**WORK TASK:** According to the text about Homes and Yaddo, what position has Homes held at Yaddo for the past five years?

**TEXT SEGMENT:**
= Beginning of Section =

Homes’ many visits to Yaddo have inspired what she calls “a very active literary part of my imagination, in part because it’s been part of me for so long.” For the past five years, Homes has served as co-chair of Yaddo’s Board of Directors and involved in projects to both historically preserve the 19th century mansion as well as help get new studios built, with an eye one the future.

My relationship to Yaddo as an artists’ colony has changed, because when I go now I’m more aware of everything: Oh, the lightbulb has burned out; we’ve got to take care of the paint on the porch. It’s like it’s your house,” Homes says. “But, the nice thing is you get to see, since (first visiting in) 1989, is that the fundamentals of the place haven’t changed. There is this place where artists from all over the world come to do their work, and I’m always amazed at how good they are – inspired and brilliant - and that there’s this wonderfully nice mix of people who are at the very beginning of their careers, and other people like me, who have been doing it for a long time.”    

Homes was born in Washington D.C. Some of her earliest writings took the form of letters penned to people she admired.

= End of Section =

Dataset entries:

= Beginning of Section =

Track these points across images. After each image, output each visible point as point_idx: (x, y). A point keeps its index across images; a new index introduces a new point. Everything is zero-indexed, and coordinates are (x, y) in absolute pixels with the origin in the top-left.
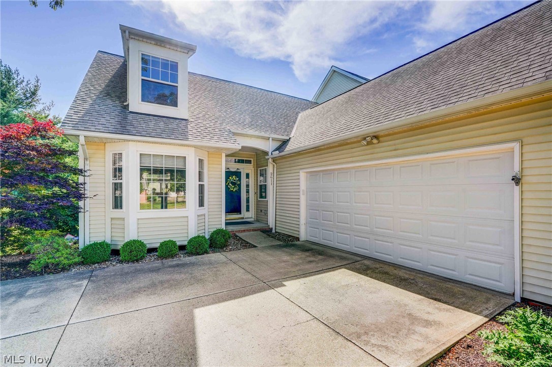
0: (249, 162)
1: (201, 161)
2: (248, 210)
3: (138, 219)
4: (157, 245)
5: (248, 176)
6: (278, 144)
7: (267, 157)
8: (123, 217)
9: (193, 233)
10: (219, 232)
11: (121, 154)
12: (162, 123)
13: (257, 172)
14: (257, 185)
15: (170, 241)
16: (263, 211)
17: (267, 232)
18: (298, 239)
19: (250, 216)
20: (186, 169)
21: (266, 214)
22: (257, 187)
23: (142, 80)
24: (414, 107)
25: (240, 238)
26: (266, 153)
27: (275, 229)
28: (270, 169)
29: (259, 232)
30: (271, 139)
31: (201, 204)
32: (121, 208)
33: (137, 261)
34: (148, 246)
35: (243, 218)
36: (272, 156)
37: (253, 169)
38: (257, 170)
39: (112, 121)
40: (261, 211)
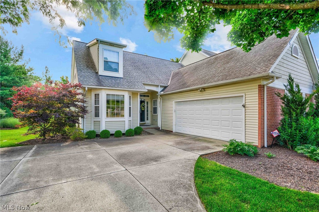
0: (148, 96)
1: (130, 97)
2: (147, 119)
3: (106, 121)
4: (114, 133)
5: (147, 103)
6: (162, 89)
7: (157, 94)
8: (99, 120)
9: (127, 128)
10: (138, 128)
11: (99, 94)
12: (113, 80)
13: (152, 101)
14: (152, 107)
15: (119, 131)
16: (155, 120)
17: (158, 129)
18: (172, 132)
19: (149, 122)
20: (125, 101)
21: (157, 121)
22: (152, 108)
23: (104, 61)
24: (217, 78)
25: (146, 131)
26: (157, 92)
27: (161, 128)
28: (159, 100)
29: (154, 129)
30: (159, 86)
31: (130, 116)
32: (99, 117)
33: (107, 138)
34: (111, 133)
35: (145, 123)
36: (160, 94)
37: (150, 100)
38: (152, 100)
39: (95, 80)
40: (154, 120)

= End of Section =

**RESULT OF THE EXERCISE:** Co-chair of Yaddo's Board of Directors.